» Task to complete
Search the records for "Chyrurgion" and copy each line that holds it.

» Data for review
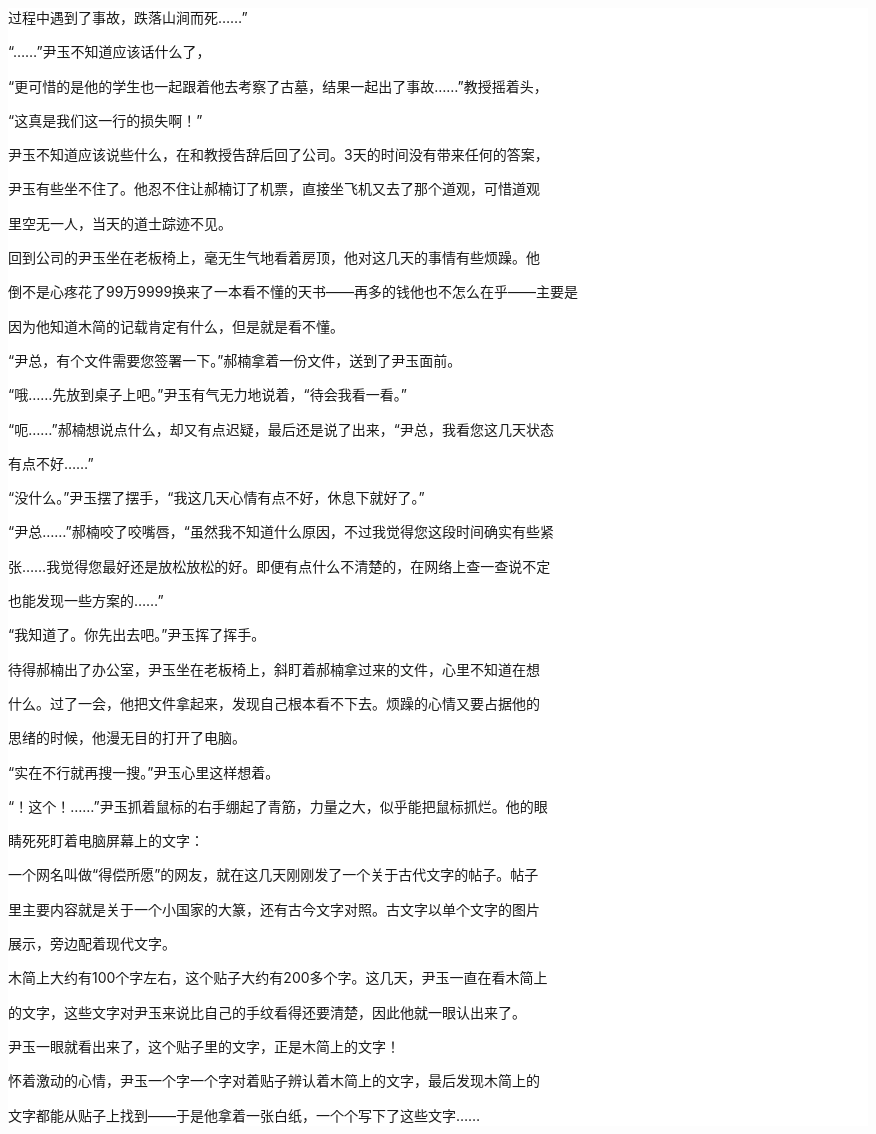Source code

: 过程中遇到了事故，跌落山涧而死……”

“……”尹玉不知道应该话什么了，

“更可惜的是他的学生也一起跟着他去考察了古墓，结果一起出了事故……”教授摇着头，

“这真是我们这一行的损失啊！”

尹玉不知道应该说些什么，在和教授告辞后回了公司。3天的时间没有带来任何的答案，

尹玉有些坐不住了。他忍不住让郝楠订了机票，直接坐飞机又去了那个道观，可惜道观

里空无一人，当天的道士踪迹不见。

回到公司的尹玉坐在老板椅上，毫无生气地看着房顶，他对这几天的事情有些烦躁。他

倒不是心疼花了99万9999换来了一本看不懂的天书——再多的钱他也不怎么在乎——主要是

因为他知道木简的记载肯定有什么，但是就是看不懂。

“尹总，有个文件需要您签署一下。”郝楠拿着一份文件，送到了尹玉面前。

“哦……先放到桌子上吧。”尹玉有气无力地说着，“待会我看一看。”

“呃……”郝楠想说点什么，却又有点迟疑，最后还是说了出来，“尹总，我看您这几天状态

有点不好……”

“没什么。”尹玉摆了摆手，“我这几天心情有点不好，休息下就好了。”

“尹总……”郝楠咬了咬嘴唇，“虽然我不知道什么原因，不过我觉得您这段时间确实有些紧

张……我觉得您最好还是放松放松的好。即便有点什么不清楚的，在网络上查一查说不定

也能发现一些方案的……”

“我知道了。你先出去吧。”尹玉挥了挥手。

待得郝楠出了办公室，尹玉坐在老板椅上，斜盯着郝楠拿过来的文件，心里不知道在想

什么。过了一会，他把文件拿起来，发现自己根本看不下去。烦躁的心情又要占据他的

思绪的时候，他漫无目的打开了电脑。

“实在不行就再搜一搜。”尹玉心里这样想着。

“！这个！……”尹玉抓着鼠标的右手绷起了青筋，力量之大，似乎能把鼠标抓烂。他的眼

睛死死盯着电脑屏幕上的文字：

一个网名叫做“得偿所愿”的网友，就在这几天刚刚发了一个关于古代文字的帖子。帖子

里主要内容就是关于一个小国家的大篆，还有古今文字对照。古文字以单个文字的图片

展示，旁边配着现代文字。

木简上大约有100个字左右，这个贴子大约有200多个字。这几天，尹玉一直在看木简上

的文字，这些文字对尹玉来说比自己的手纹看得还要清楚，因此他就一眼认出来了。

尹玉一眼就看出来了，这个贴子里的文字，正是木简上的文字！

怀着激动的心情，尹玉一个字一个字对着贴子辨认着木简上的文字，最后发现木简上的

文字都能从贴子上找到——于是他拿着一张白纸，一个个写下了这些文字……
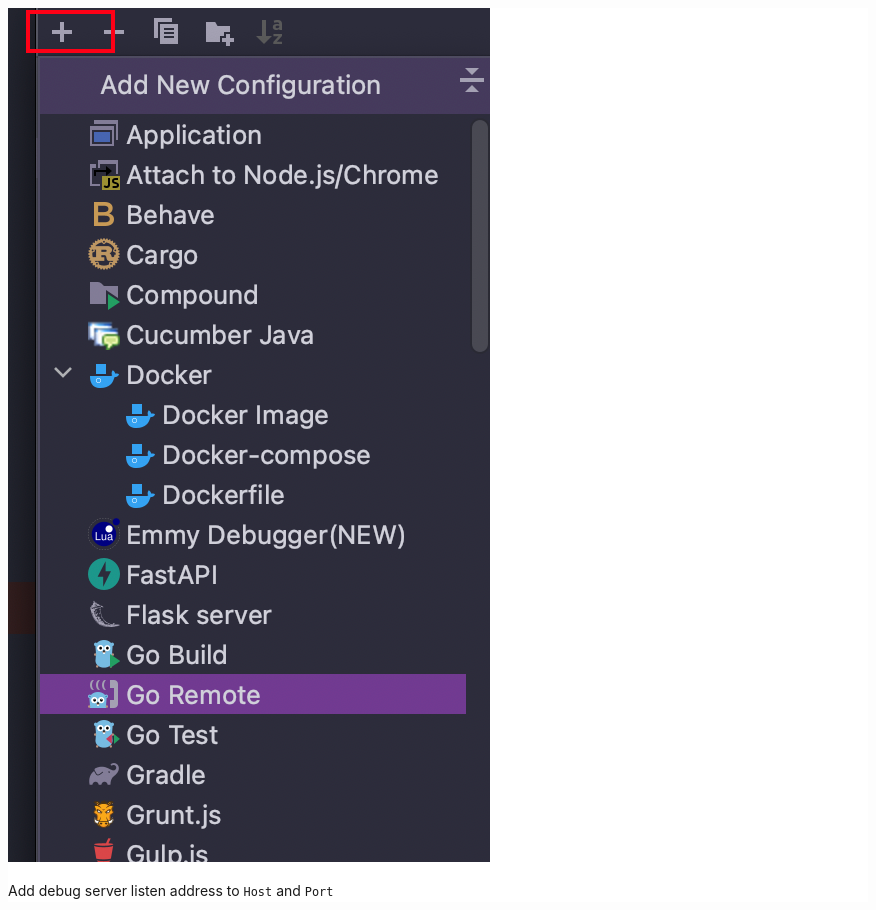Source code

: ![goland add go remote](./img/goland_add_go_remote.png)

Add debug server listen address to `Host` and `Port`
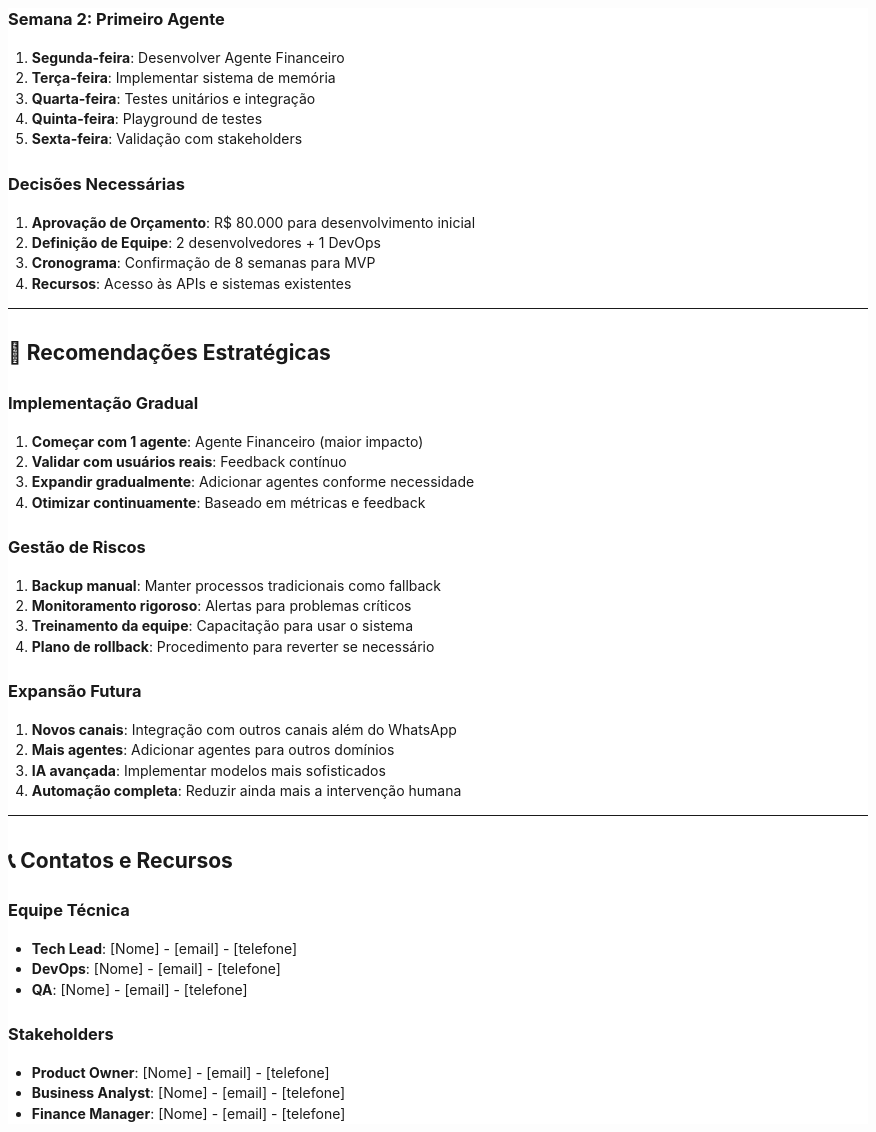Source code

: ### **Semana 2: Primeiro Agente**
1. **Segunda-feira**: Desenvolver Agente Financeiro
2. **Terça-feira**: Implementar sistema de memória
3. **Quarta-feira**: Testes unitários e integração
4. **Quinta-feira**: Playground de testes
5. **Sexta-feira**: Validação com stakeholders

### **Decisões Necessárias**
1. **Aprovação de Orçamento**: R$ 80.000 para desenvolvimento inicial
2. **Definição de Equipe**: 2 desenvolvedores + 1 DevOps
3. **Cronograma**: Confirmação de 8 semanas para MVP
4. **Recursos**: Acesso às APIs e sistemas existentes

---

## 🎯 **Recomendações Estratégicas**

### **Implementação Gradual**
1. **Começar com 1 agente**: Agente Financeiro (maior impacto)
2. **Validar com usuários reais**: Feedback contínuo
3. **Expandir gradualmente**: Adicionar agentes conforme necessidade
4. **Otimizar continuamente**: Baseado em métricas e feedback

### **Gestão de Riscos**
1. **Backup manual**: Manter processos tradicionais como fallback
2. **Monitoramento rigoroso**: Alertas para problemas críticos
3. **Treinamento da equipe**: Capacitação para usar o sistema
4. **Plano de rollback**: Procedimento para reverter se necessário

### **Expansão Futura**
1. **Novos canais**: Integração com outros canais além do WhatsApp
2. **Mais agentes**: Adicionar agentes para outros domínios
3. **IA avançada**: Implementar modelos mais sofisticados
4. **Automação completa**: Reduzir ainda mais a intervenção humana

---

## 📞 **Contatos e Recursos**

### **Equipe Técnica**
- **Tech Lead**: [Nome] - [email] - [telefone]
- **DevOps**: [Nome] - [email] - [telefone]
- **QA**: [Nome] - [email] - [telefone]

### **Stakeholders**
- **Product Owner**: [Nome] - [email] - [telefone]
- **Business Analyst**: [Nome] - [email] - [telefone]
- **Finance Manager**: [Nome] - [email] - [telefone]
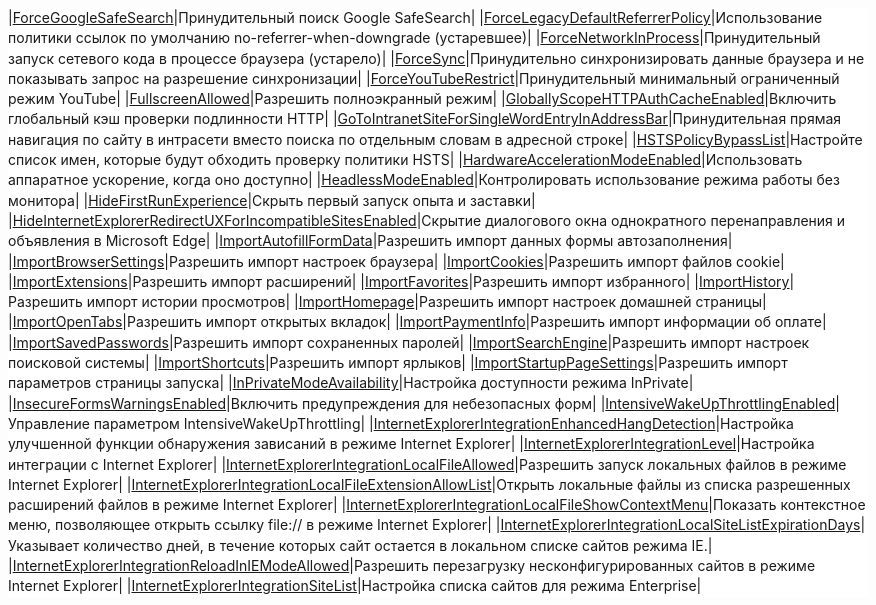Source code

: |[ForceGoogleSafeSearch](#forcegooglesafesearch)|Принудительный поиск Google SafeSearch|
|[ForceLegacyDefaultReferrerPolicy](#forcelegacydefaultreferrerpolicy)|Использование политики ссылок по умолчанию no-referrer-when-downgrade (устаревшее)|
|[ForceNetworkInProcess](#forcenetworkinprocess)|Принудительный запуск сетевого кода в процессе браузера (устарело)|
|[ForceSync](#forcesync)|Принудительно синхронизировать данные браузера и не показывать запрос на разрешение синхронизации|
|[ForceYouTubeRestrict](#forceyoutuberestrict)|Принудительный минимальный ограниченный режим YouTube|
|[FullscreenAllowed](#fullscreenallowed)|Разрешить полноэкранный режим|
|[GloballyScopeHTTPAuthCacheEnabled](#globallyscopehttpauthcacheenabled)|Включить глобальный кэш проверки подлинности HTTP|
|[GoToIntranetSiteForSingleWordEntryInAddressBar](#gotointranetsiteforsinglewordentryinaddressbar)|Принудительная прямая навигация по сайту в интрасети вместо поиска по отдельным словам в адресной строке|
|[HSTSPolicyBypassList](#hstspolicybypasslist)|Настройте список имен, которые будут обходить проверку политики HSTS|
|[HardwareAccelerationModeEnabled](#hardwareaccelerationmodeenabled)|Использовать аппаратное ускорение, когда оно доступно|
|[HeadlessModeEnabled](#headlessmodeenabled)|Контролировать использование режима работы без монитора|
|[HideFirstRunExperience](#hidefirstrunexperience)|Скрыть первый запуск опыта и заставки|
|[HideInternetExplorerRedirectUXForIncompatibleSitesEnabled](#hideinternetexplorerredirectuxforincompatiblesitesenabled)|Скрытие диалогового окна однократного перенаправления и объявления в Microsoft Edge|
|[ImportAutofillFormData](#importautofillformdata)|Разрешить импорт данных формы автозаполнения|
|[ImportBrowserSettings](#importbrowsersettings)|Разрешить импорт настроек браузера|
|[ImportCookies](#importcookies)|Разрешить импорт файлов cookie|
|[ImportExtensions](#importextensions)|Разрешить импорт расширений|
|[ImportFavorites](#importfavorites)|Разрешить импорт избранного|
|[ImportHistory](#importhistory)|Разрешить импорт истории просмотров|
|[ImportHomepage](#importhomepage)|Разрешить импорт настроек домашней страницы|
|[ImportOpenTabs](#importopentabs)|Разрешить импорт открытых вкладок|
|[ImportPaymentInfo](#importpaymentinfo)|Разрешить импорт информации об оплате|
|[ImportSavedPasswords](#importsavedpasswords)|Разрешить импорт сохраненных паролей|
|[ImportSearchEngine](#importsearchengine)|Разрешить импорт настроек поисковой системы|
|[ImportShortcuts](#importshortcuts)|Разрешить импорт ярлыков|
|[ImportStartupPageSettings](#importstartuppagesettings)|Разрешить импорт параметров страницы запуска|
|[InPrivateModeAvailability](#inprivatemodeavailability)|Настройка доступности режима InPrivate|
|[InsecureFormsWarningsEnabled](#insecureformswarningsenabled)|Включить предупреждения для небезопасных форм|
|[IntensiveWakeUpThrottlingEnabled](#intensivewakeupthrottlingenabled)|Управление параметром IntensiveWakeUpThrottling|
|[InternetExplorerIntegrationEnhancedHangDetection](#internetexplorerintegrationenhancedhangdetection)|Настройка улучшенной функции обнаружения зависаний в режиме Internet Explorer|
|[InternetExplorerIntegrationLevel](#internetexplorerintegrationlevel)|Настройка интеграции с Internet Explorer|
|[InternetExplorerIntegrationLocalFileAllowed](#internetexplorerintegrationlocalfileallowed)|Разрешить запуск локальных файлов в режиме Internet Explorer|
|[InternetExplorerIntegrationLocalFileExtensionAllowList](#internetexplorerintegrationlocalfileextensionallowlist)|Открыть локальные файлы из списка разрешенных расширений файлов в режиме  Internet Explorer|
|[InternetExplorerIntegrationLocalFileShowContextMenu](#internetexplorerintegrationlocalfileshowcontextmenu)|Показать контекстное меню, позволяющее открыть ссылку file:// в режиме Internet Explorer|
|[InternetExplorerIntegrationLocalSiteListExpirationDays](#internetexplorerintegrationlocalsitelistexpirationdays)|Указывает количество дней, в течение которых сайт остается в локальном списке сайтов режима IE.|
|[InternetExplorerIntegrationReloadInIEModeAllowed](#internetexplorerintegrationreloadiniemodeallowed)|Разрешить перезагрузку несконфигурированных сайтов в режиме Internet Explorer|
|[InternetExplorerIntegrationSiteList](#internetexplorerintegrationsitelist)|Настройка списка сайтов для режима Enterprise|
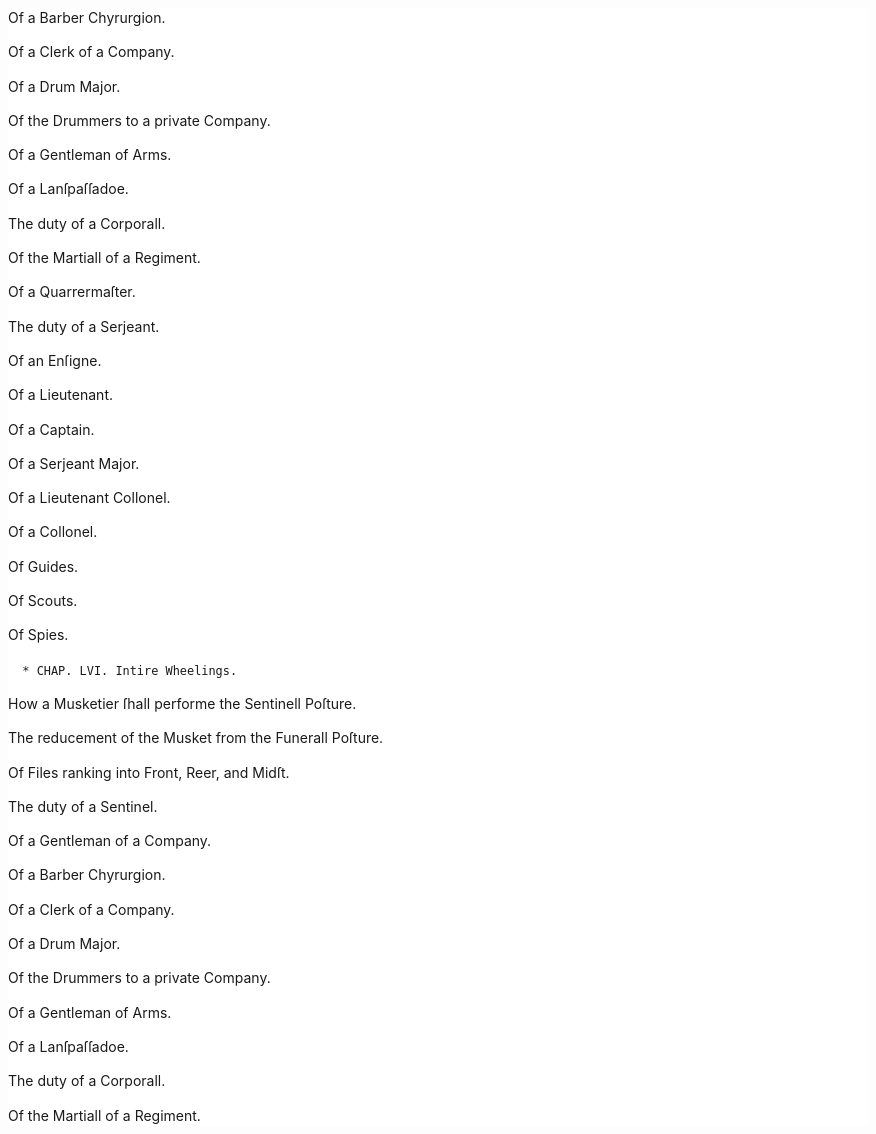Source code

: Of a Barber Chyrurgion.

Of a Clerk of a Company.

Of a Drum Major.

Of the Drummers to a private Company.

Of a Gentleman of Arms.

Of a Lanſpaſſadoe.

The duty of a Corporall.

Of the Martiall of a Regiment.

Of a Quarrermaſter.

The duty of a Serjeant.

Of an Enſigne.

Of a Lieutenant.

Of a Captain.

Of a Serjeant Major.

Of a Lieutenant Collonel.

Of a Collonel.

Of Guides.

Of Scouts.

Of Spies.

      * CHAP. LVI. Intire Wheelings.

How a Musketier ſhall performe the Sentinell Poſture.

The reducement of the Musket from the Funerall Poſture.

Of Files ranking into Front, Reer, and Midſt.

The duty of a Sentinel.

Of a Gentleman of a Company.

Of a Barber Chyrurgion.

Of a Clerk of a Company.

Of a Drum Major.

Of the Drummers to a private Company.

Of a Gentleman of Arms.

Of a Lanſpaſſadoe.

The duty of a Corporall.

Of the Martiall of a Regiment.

» Exercise output
: Of a Barber Chyrurgion.
Of a Barber Chyrurgion.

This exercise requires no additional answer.